## TASK STATEMENT
Could you put the lines below into a JSON list of strings, one string per line, starting with the line containing "Whisper is a" and going on through the line containing "## Scores | WER | Clarity"? Include both of those lines, leave out blank lines, and add no other lines.

__________

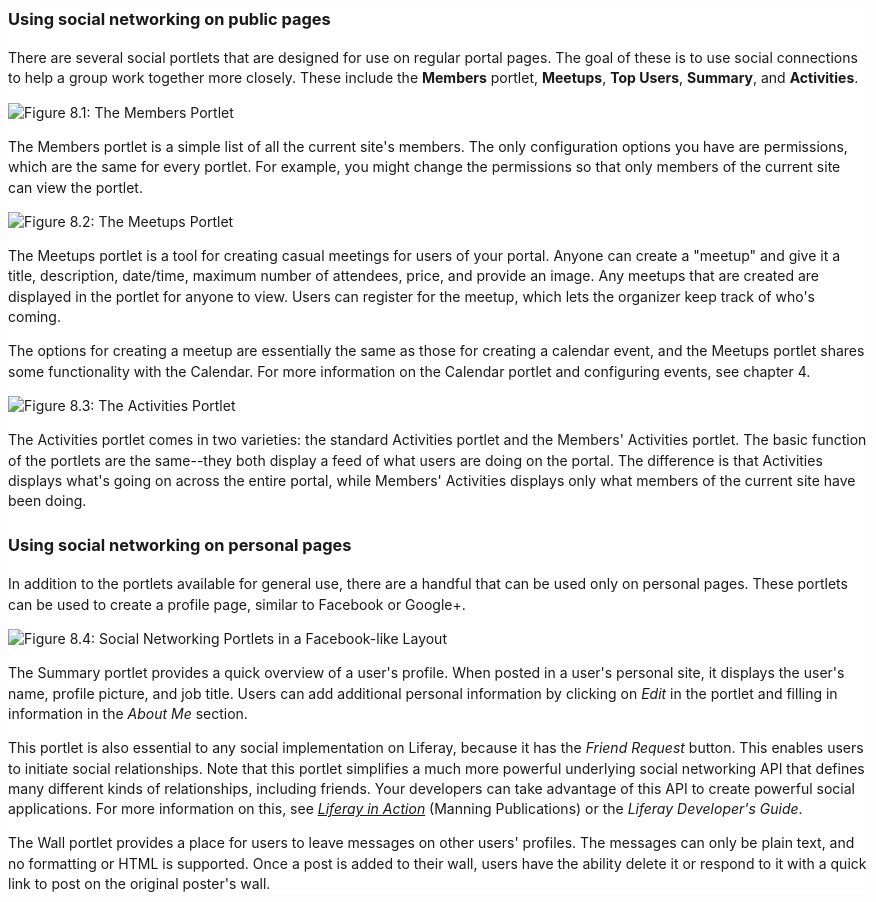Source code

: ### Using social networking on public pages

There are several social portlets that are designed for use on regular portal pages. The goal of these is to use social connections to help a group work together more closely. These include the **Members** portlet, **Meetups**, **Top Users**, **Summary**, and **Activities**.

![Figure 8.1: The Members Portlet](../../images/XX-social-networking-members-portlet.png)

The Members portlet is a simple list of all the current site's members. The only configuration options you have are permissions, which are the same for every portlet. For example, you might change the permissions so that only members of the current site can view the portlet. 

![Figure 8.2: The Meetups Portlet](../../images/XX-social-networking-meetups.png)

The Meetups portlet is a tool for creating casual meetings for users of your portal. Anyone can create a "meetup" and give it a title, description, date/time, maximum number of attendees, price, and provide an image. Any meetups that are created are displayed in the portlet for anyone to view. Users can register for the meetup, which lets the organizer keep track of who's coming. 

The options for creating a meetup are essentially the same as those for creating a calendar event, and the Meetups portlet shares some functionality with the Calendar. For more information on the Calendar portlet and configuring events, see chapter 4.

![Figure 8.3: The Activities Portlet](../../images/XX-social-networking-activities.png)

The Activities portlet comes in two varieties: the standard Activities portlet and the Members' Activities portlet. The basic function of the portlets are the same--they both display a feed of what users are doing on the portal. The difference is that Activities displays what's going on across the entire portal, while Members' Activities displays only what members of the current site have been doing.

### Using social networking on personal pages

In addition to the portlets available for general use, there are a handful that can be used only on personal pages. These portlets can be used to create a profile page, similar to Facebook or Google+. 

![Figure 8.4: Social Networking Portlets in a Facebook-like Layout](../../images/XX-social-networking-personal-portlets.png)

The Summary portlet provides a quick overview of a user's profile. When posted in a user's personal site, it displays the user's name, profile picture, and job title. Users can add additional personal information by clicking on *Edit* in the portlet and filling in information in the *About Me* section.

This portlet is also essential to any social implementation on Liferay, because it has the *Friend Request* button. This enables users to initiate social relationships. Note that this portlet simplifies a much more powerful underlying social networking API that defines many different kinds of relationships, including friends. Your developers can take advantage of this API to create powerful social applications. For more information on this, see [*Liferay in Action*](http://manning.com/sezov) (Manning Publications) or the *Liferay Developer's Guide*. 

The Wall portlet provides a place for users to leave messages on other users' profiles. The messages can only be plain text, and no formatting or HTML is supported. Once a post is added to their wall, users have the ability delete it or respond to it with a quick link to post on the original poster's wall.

__________

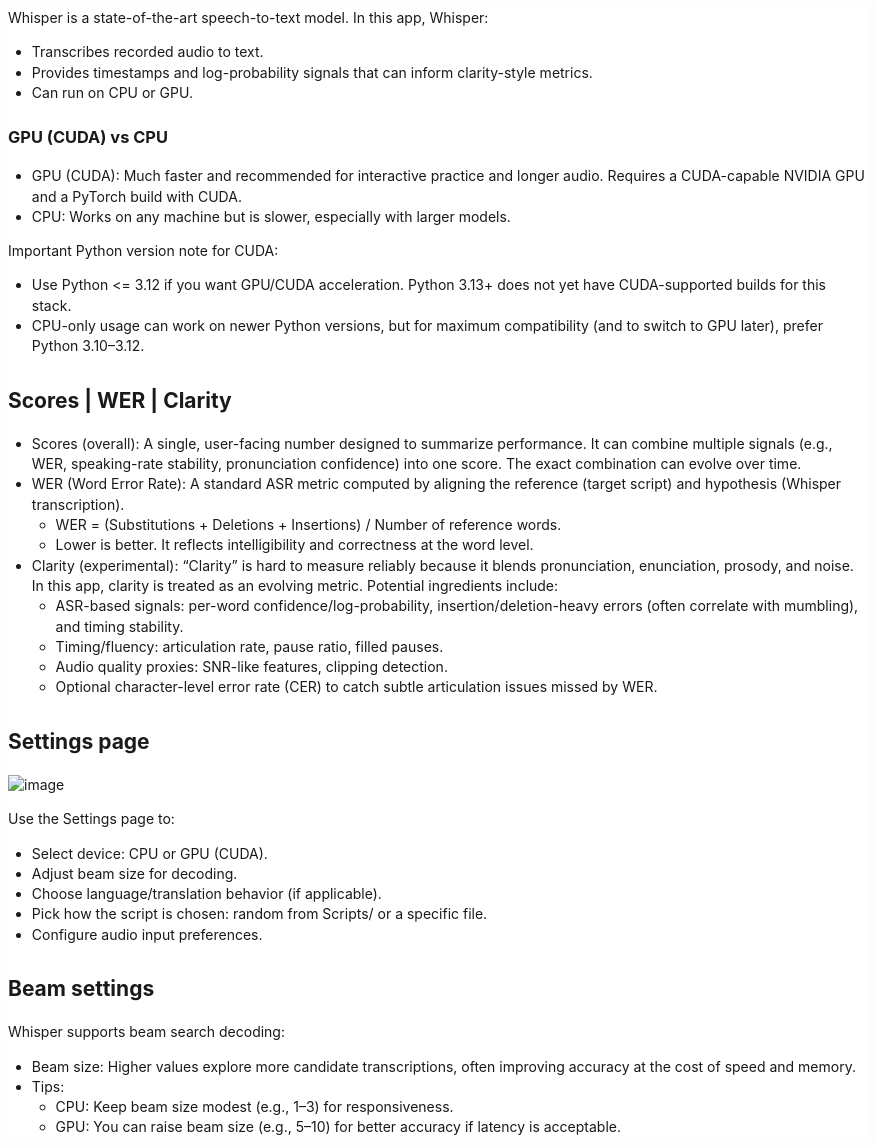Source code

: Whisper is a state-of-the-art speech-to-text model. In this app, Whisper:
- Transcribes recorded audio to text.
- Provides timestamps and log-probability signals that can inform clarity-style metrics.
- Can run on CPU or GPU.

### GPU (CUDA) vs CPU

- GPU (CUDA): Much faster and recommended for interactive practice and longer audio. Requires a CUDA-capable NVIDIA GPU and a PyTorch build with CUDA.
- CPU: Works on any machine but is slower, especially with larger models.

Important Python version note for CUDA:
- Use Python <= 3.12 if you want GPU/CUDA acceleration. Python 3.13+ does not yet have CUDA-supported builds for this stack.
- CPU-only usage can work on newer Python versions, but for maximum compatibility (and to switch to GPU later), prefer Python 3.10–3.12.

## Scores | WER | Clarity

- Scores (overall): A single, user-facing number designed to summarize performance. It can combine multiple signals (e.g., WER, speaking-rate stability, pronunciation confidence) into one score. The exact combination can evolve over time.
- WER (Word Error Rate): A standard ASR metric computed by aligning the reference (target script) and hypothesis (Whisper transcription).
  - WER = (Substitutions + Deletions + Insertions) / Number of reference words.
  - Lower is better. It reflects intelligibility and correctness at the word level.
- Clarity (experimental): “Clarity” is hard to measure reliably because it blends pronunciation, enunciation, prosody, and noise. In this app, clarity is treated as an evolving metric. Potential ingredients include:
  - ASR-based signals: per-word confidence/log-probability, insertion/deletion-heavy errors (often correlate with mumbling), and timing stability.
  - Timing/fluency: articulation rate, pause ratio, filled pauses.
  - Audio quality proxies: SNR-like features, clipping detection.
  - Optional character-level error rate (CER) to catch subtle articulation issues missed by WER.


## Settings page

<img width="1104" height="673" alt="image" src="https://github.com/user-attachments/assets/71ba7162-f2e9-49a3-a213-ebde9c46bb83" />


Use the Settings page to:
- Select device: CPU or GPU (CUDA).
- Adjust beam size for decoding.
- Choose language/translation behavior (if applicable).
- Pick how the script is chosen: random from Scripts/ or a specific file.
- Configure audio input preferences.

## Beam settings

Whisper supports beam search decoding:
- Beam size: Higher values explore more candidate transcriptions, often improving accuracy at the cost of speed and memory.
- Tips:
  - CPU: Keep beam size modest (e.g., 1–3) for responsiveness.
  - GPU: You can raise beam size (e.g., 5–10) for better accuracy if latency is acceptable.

__________

## ANSWER
[
  ": Whisper is a state-of-the-art speech-to-text model. In this app, Whisper:",
  "- Transcribes recorded audio to text.",
  "- Provides timestamps and log-probability signals that can inform clarity-style metrics.",
  "- Can run on CPU or GPU.",
  "### GPU (CUDA) vs CPU",
  "- GPU (CUDA): Much faster and recommended for interactive practice and longer audio. Requires a CUDA-capable NVIDIA GPU and a PyTorch build with CUDA.",
  "- CPU: Works on any machine but is slower, especially with larger models.",
  "Important Python version note for CUDA:",
  "- Use Python <= 3.12 if you want GPU/CUDA acceleration. Python 3.13+ does not yet have CUDA-supported builds for this stack.",
  "- CPU-only usage can work on newer Python versions, but for maximum compatibility (and to switch to GPU later), prefer Python 3.10–3.12.",
  "## Scores | WER | Clarity"
]